* Exercises
a: In the ozone research proposal below, which sub-cluster is ORACLE-O3 part of?
b: Continue the ozone research proposal below, starting after its last line.

─── Selected passage ───

2.3 Outline the geographical location(s) for the proposed field work (approximate coordinates will be helpful if possible)

2.4 Define the approximate timeframe(s) for proposed field activities?

2.5 What major logistic support/facilities will be required for this project?
Existing field stations
Snow terrain vehicles
Fixed wing geophysical aircraft
Icebreaker
Fixed wing transport aircraft
Helicopters
Observatories

Further details – Satellites High performance computer Large hangars

2.6 How will the required logistics be supplied? Have operators been approached?

2.7 If working in the Arctic regions, has there been contact with local indigenous groups or relevant authorities regarding access?

3.0 STRUCTURE OF THE ACTIVITY

3.1 Origin of the activity
This is a pulse of activity during 2007-2009 within an existing programme

If part of an existing programme please name the programme – SCOUT-O3 and others

3.2 How will the activity be organised and managed? Describe the proposed management structure and means for coordinating across the cluster
The project will be managed by a management committee with members from each of the EoI's. The project will be divided into seven main activities: 1) ozone loss (detection and impact on UV radiation, 2) PSC and cirrus, 3) atmospheric chemistry, 4) UV radiation, 5) ozone and climate change and feedback, 6) data management, and 7) education, outreach and communication. Activity leaders will be responsible for the scientific leadership of the project. The activity leaders and contact persons for very big experiments (e.g. aircraft) will also be members of the management committee. The project complements the European Commission funded Integrated Project Stratosphere-Climate Links With Emphasis On The UTLS (SCOUT-O3) which mainly focuses on chemical-, cloud-, and transport-processes in the tropical upper troposphere/lower stratosphere (UTLS) and the influence on the ozone layer at mid-latitudes, including the pole ward transport of water vapour. The coordinator and several of the management committee members or activity
leaders are or intend to be represented in the Executive Committee of SCOUT-O3 or vise versa. The project will take advantage of the SCOUT-O3 management structure including its science planning, workshops and conferences, data management, and public outreach. Together the two projects will constitute the current most comprehensive scientific effort for investigations of process influencing the ozone layer at a global scale reaching from the tropics over mid-latitudes to the poles.
ORACLE-O3 forms part the sub-cluster 4.1 on Clouds, aerosol and chemical composition. Beyond regular email corresponding it has been agreed that within this sub-cluster there will be meetings of the project leads in order to foster collaboration between the different activities. It is also proposed to have joint workshops and after the main field phase joint publication in journal special sections involving several activities where appropriate.

3.3 Will the activity leave a legacy of infrastructure and if so in what form?

─── The data ───

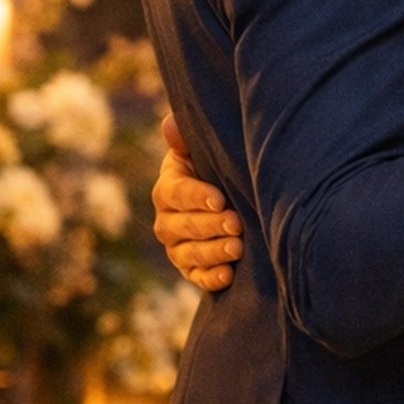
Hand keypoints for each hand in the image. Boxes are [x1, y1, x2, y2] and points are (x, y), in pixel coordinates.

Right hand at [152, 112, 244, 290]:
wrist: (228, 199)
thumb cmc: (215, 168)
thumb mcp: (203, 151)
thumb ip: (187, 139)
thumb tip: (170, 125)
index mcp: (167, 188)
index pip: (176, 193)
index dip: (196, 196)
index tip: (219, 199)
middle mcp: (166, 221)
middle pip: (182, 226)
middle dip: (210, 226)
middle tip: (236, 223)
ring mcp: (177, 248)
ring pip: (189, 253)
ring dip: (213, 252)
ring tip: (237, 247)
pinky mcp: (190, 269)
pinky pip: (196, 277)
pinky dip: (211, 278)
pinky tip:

───

* Expected results
a: Sub-cluster 4.1 on Clouds, aerosol and chemical composition.

b:
The instruments operated in the frame of the project have the vocation to be continued after the IPY time frame for the survey of the recovery of the ozone layer. This will lead
to permanent high quality measurement programmes in both polar regions as well as an improved operational radiation database, and foundations for widely available radiation data products. Enhanced hangar and other airport facilities at Longyearbyen will be beneficial to future Arctic research, based on aircraft, also beyond the IPY leading to a new long term observing platform with technical capabilities not found at such high latitudes anywhere else. Used CCMs will be part of so called Earth System models, which are currently under development. Model validation will improve quality control of upcoming campaigns.

3.4 Will the activity involve nations other than traditional polar nations? How will this be addressed?
Many involved nations do have no territories in polar regions. Some nations like e.g. Greece don't have even polar stations.

3.5 Will this activity be linked with other IPY core activities? If yes please specify
This activity will be linked with other core activities mainly of the Topic "Clouds, aerosols and atmospheric chemistry", i.e. POLARCAT, SYNSCOPE (to be submitted to the 30 September deadline), AICI, ATMOPOL, OASIS, ArCDiv.

3.6 How will the activity manage its data? Is there a viable plan and which data management organisations/structures will be involved?
Data will be managed according to the overall IPY data policy. Data management, data protocol, and data storage will be made compatible to the SCOUT-O3 data management (including data storage at the NILU database). There is a 15 year long tradition in data management based on many big European and combined European/American stratospheric field experiments. The project will use this experience. Additional groundbased observational data will be stored at the NDSC database and the European UV database (EUVDB), and ozone and UV data will be also submitted to the WMO WOUDC data base.

3.7 Data Policy Agreement
Will this activity sign up to the IPY draft Data Policy (see website)
Yes

3.8 How will the activity contribute to developing the next generation of polar scientists, logisticians, etc.?
Many PhD students and post-doc positions will be associated with the project.
Collaboration with the local university at Svalbard will be considered.

3.9 How will this activity address education, outreach and communication issues outlined in the Framework document?
The project will be presented on the internet partly in interactive form, and news media will be informed by press releases and invited during campaign activities and open-day arrangements.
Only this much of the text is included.